WHAT TO DO:
For every entry below, give it back exactly and leave out any image.

Photo sets of single scenes
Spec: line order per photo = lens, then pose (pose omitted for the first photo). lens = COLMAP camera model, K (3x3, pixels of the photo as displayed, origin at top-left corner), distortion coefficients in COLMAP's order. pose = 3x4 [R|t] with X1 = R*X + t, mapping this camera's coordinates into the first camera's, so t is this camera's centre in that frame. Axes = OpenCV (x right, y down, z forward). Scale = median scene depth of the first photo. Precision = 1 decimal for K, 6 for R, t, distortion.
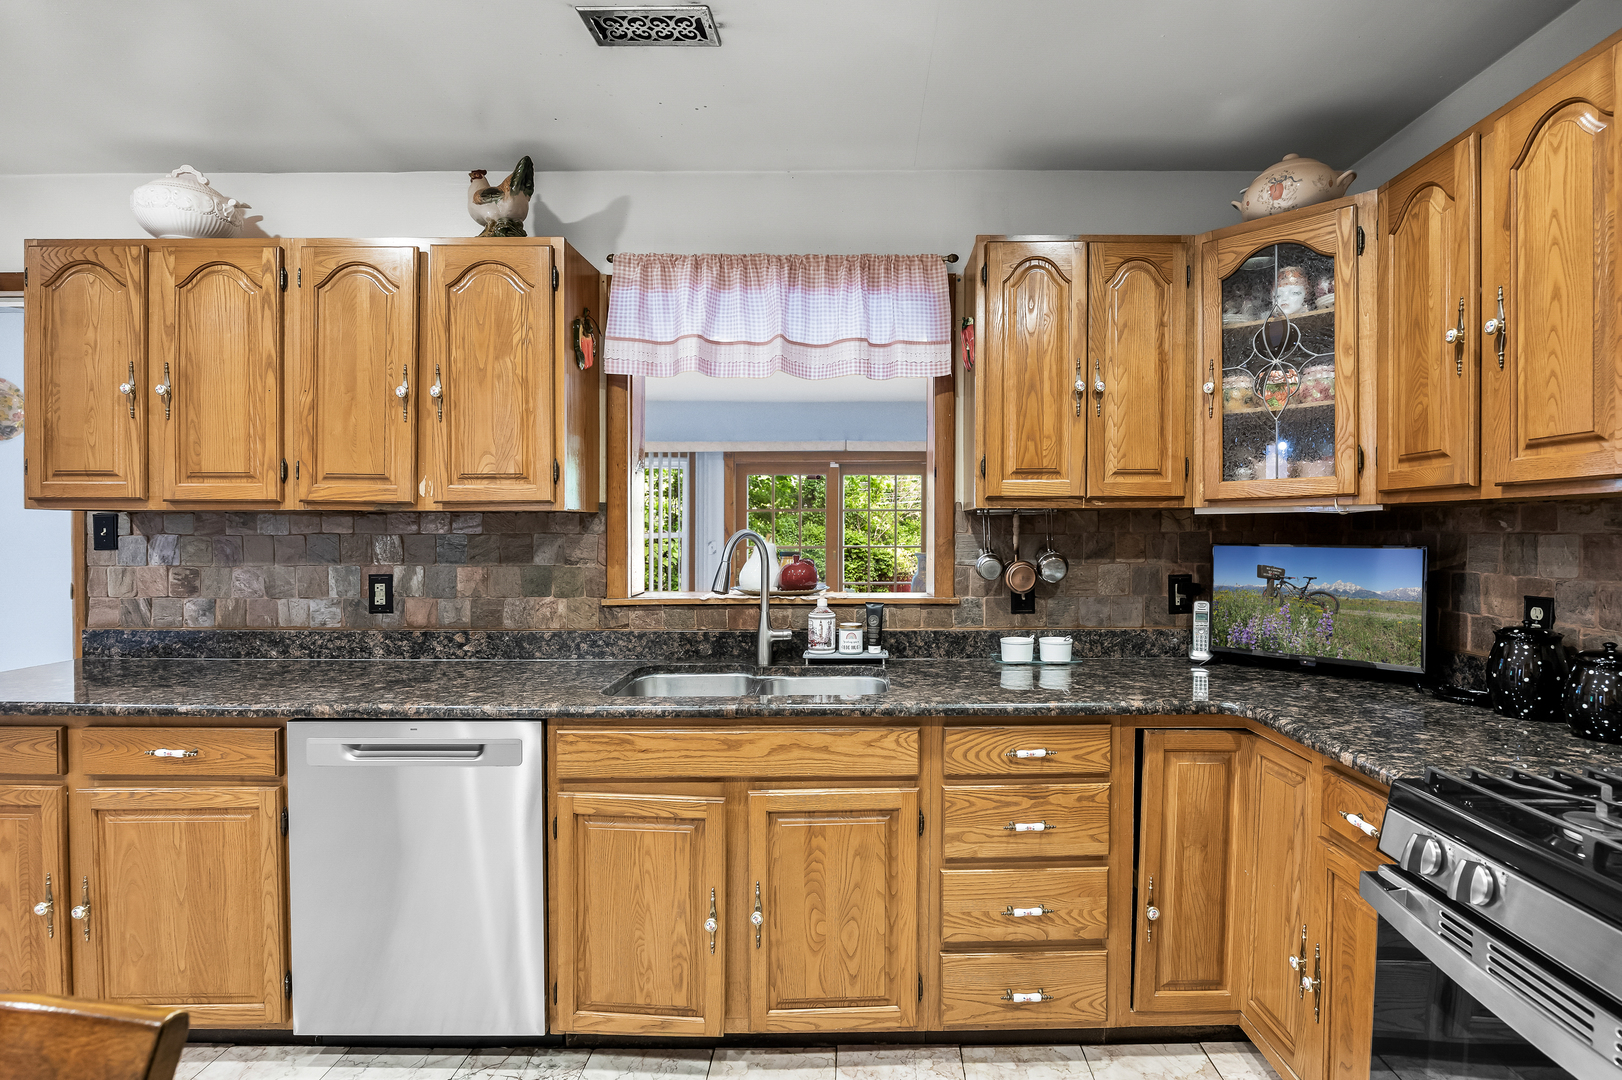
lens RADIAL K [[795.4, 0, 868.0], [0, 795.4, 529.5], [0, 0, 1]] dist [-0.014245, 0.000533]
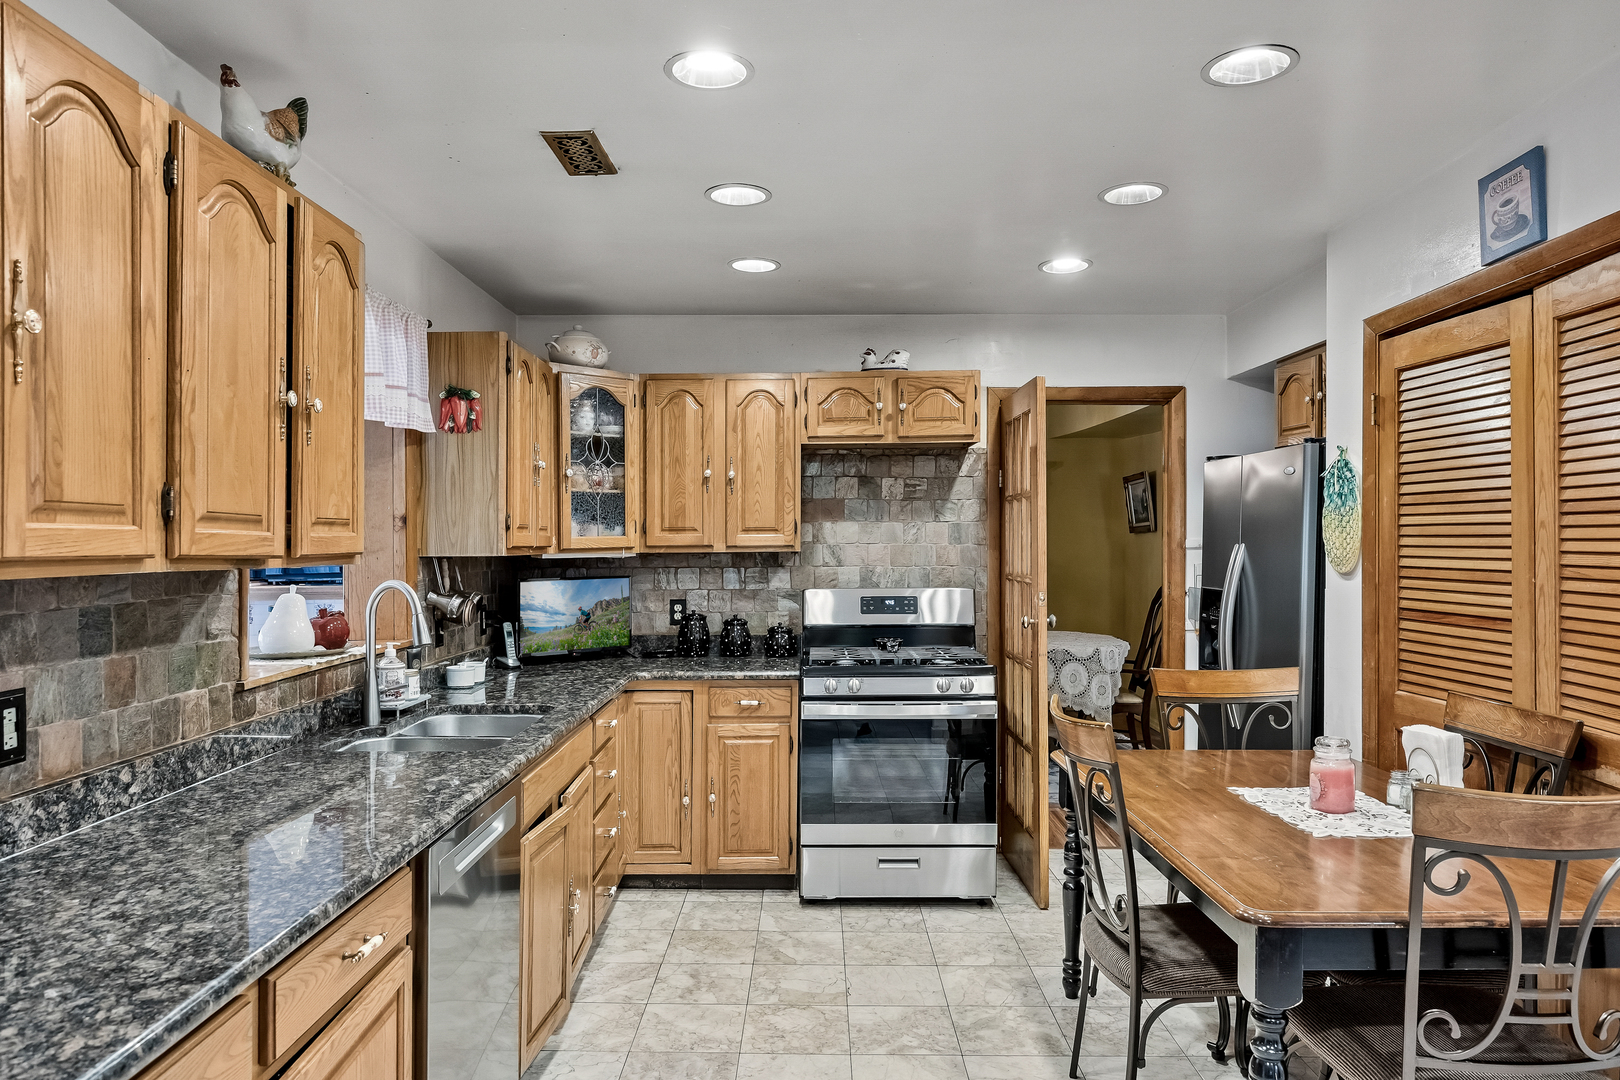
lens RADIAL K [[1066.2, 0, 819.9], [0, 1066.2, 529.0], [0, 0, 1]] dist [0.006505, 0.001228]
pose [[-0.004683, 0.014060, 0.999890, -1.520096], [0.004608, 0.999891, -0.014038, -0.043575], [-0.999978, 0.004542, -0.004747, 0.531277]]
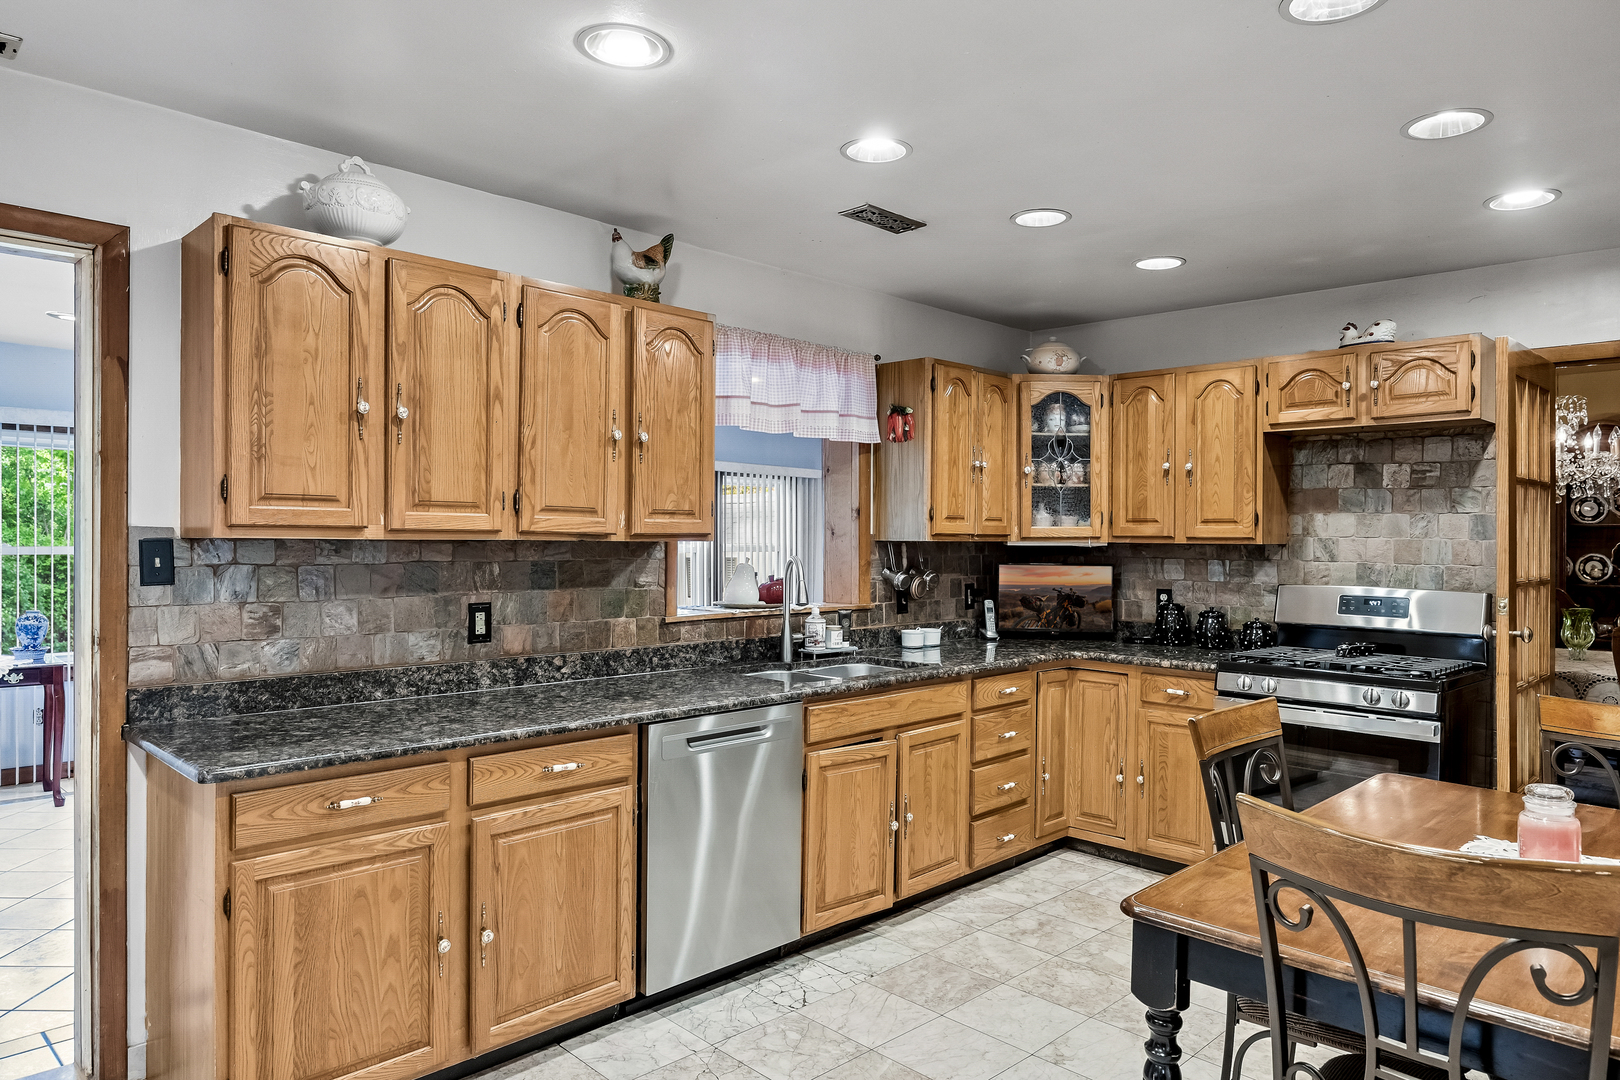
lens RADIAL K [[1066.2, 0, 819.1], [0, 1066.2, 509.6], [0, 0, 1]] dist [0.006505, 0.001228]
pose [[0.699885, 0.025093, 0.713815, -1.446930], [-0.011861, 0.999653, -0.023512, -0.036963], [-0.714157, 0.007989, 0.699940, -0.252233]]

RESPONSE TO THE EXERCISE:
Spec: line order per photo = lens, then pose (pose omitted for the first photo). lens = COLMAP camera model, K (3x3, pixels of the photo as displayed, origin at top-left corner), distortion coefficients in COLMAP's order. pose = 3x4 [R|t] with X1 = R*X + t, mapping this camera's coordinates into the first camera's, so t is this camera's centre in that frame. Axes = OpenCV (x right, y down, z forward). Scale = median scene depth of the first photo. Precision = 1 decimal for K, 6 for R, t, distortion.
lens RADIAL K [[795.4, 0, 868.0], [0, 795.4, 529.5], [0, 0, 1]] dist [-0.014245, 0.000533]
lens RADIAL K [[1066.2, 0, 819.9], [0, 1066.2, 529.0], [0, 0, 1]] dist [0.006505, 0.001228]
pose [[-0.004683, 0.014060, 0.999890, -1.520096], [0.004608, 0.999891, -0.014038, -0.043575], [-0.999978, 0.004542, -0.004747, 0.531277]]
lens RADIAL K [[1066.2, 0, 819.1], [0, 1066.2, 509.6], [0, 0, 1]] dist [0.006505, 0.001228]
pose [[0.699885, 0.025093, 0.713815, -1.446930], [-0.011861, 0.999653, -0.023512, -0.036963], [-0.714157, 0.007989, 0.699940, -0.252233]]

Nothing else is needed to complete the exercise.